Update these items by replacing every instance of "MÁY" with "THIẾT BỊ" and leaving everything else unchanged.

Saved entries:
☆ ☆ ☆ ☆ ☆ ☆ ☆

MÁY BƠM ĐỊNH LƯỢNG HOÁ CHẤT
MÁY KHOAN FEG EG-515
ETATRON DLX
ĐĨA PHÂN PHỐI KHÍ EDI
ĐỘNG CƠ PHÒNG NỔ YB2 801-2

☆ ☆ ☆ ☆ ☆ ☆ ☆

§ Answer space:
THIẾT BỊ BƠM ĐỊNH LƯỢNG HOÁ CHẤT
THIẾT BỊ KHOAN FEG EG-515
ETATRON DLX
ĐĨA PHÂN PHỐI KHÍ EDI
ĐỘNG CƠ PHÒNG NỔ YB2 801-2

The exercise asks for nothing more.